See Right Through Your Plastic Mac
As far as I can tell, I've been in physical therapy twice a week since before Christ roamed the earth with his trusty dinosaurs. Mr. DBK asked last week what my complaint was, since apparently I complain with great enthusiasm but few specifics. My bad. Back when the sports doctor stared at my X-rays and turned pale, he saw three separate problems: an S-I joint wildly out of alignment, arthritis in the hip joint he'd expect to see in a person approaching retirement and the whole hip was twisted to the left. The X-ray didn't show two angry muscle groups staging their own protests. On the one hand: it was a tremendous relief when contact with the medical profession didn't leave me frustrated and the professional scratching her/his head. On the other hand: FUCK! It sounded like I was looking at hip replacement. Let me tell you something about replacement hips: they dislocate with flexion greater than 90 degrees. That would certainly leave a mark on my illustrious career as a dirty whore.

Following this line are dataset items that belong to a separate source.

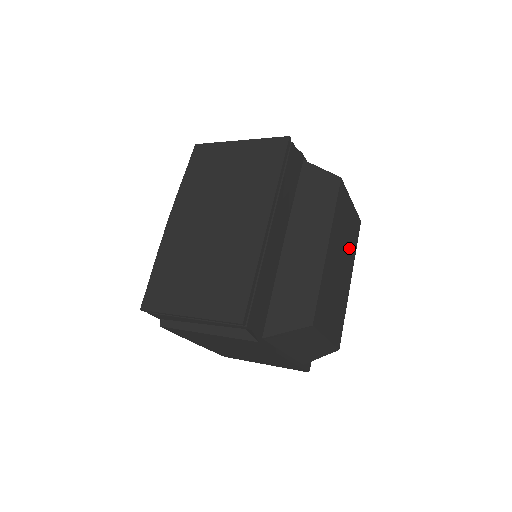
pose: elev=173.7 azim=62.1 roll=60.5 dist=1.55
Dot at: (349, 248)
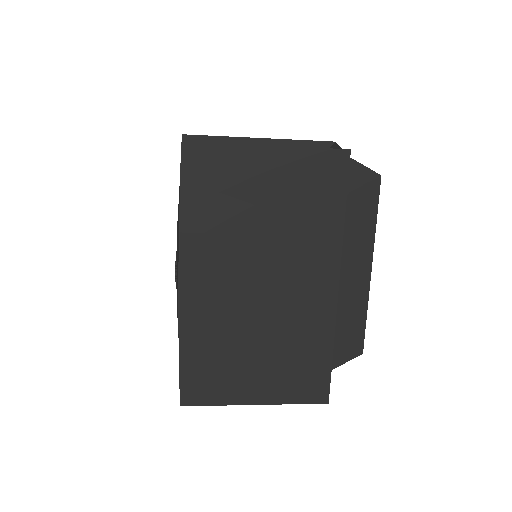
Dot at: occluded
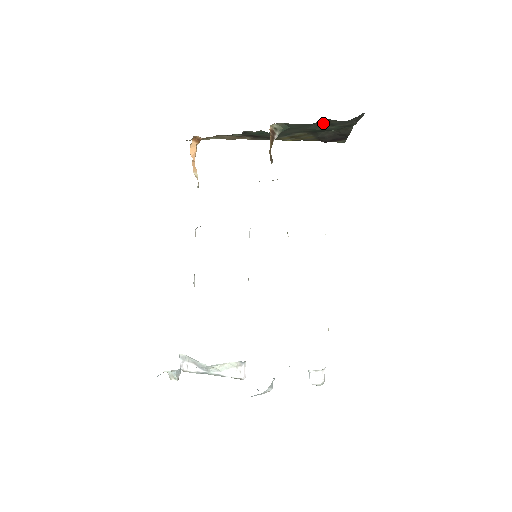
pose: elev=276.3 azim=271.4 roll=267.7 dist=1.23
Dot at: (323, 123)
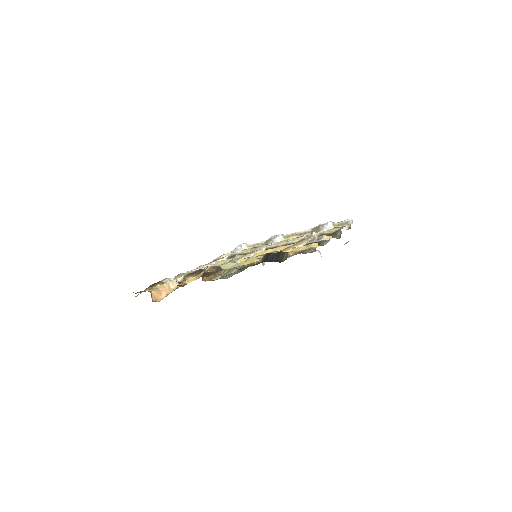
Dot at: occluded
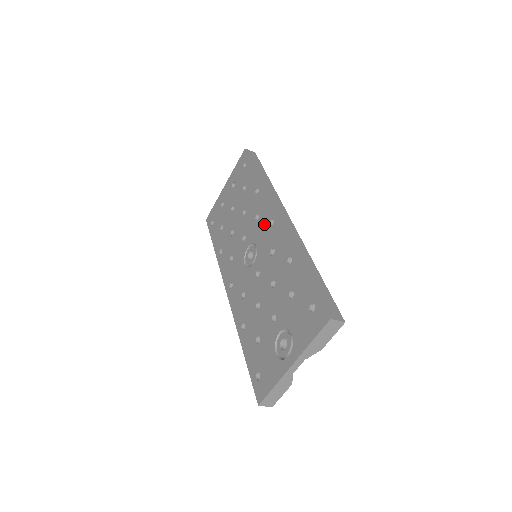
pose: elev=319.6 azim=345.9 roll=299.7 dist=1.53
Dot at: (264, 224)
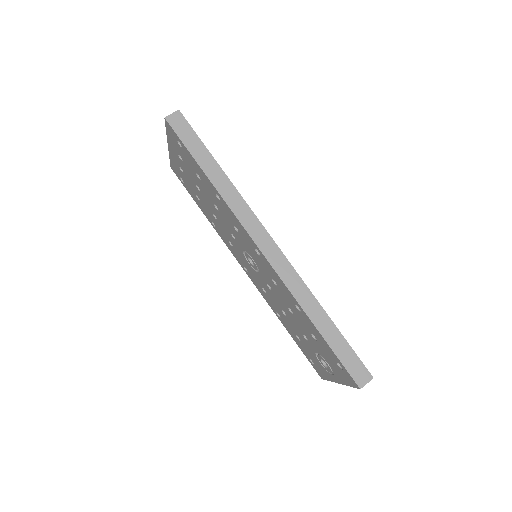
Dot at: (249, 246)
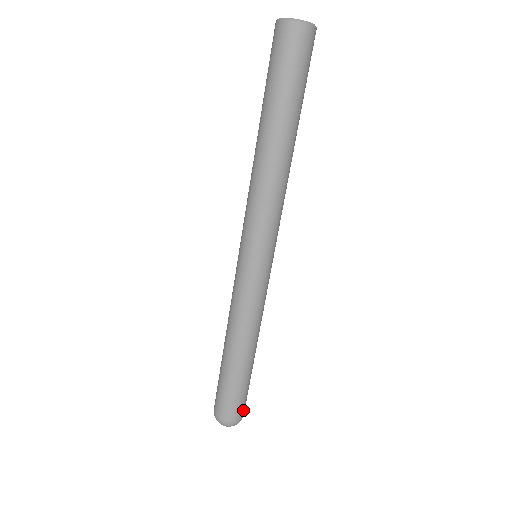
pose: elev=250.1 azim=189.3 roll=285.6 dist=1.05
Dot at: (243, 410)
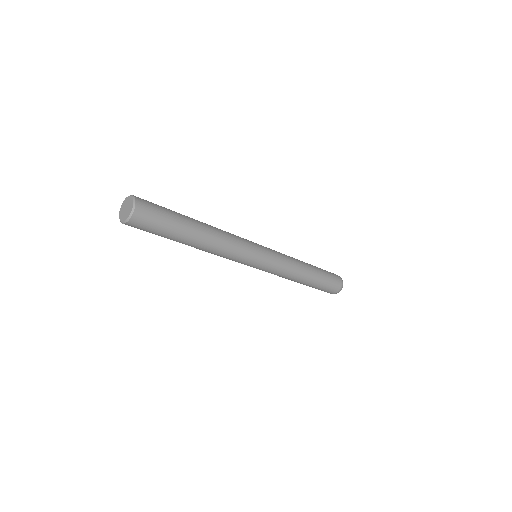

It would have been hypocritical to write about greener living when I was driving everywhere. I came very close to buying a cane and I probably will in the next year or so, but with a lot of therapeutic work, a few adaptations and a stream of obscenities in my wake that'd make a sailor proud, I can now walk to and from work most days. Hooray and all, but I'm not prepared to get back on my carbon footprint soapbox yet until I work out why one muscle group won't fall in and the therapist is frustrated. So: twice a week, the therapist sticks her elbow into knotted spots near my rump that would elicit screams if I were a normal person, but I laugh. Someday, this will be a rip-roaring story. Why wait?
Pete and I are shopping for an umbrella clothesline like Pete's mother had. It was second base when we played kickball in his backyard. That was a great thing: hitting your head - clang! - on second base. Drying clothes outdoors is good for us because it'll save gas and electricity. One of the tenants hang-dries her clothes inside her apartment, which is just silly. We can benefit, she too. Clotheslines run between $50-$100. Soon, I think!
Another thing we're working on is a leaf shredder. We live under huge old trees and in the fall, Pete counts on raking up at least a dozen of those municipally distributed bags of leaves, while I thank Kali there's a halfway decent chocolatier in town so I'm nibbling so-so bonbons while he's working that hard. So anyway, it dawned on me that if we shredded leaves we could stop buying mulch at Lowe's. Hooray and all, I bet I could get a mowing attachment on a Segway, if I put my mind to it, but I might need my mind later. It would be silly to lose it now.